During the 1960s, Schlegel became an active member of the Janus Society, an early homophile association based in Philadelphia, and founded a Janus Society chapter in Harrisburg. Barred from government jobs, he became active in gay magazine publishing, working as a proofreader, writer, and editor for Guild Press and Potomac News (both owned by H. Lynn Womack), Drum (edited by Clark Polak), and Trojan Book Service from 1967 to 1969. In 1970, he was editor and publisher of PACE!, a short-lived magazine published by the Philadelphia Action Committee for Equality.

== Death and legacy ==
Schlegel lived in Pennsylvania from 1970 until his death on February 25, 2006, at the age of 79. He was interred at Sweitzers Memorial Cemetery in his hometown of Berrysburg. He endowed a scholarship at Bucknell University in 1999, and his will posthumously established the Richard L. Schlegel National Legion of Honor Award for an Emerging Activist, based at American University. Schlegel's correspondence and other papers are held in the library archives of Cornell University, the ONE National Gay & Lesbian Archives at the University of Southern California, and other institutions.

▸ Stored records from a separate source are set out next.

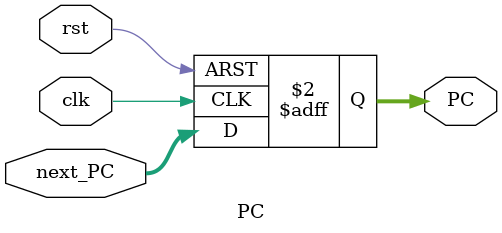
<source format=v>
module PC (
    input clk, rst,
    input [31:0] next_PC,
    output reg [31:0] PC
);

always @ (posedge clk or posedge rst)
begin
    if(rst) PC <= 32'h0; else
    PC <= next_PC;
end
endmodule
</source>
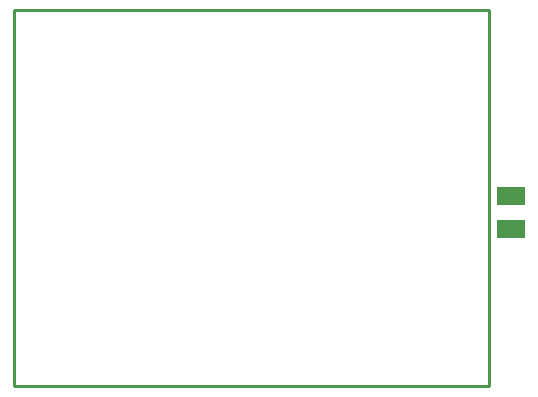
<source format=gbp>
G04*
G04 #@! TF.GenerationSoftware,Altium Limited,Altium Designer,23.6.0 (18)*
G04*
G04 Layer_Color=128*
%FSLAX43Y43*%
%MOMM*%
G71*
G04*
G04 #@! TF.SameCoordinates,1F856303-4855-4FAD-9779-59D88F79B900*
G04*
G04*
G04 #@! TF.FilePolarity,Positive*
G04*
G01*
G75*
%ADD10C,0.254*%
%ADD48R,2.400X1.600*%
D10*
X-0Y-4D02*
X40150D01*
X-0Y31796D02*
X40150D01*
Y-4D02*
Y31796D01*
X-0Y-4D02*
Y31796D01*
D48*
X42050Y13275D02*
D03*
Y16125D02*
D03*
M02*

</source>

In October 2021, the Pennsylvania Historical and Museum Commission installed a roadside state historical marker outside Schlegel's row house at 205 State Street in Harrisburg. The marker was one of two sponsored by the LGBT Center of Central Pennsylvania, and the first to address LGBT history in central Pennsylvania. Soon after the marker was installed, state senator John DiSanto called for the marker's removal, pointing to a 1993 oral history interview with Schlegel available on OutHistory.org, in which Schlegel recalled engaging in sexual activity as a 16-year-old with a younger boy aged 11 or 12. DiSanto accused Schlegel of grooming. The PHMC board voted unanimously to remove the marker, which was taken down on June 3, 2022.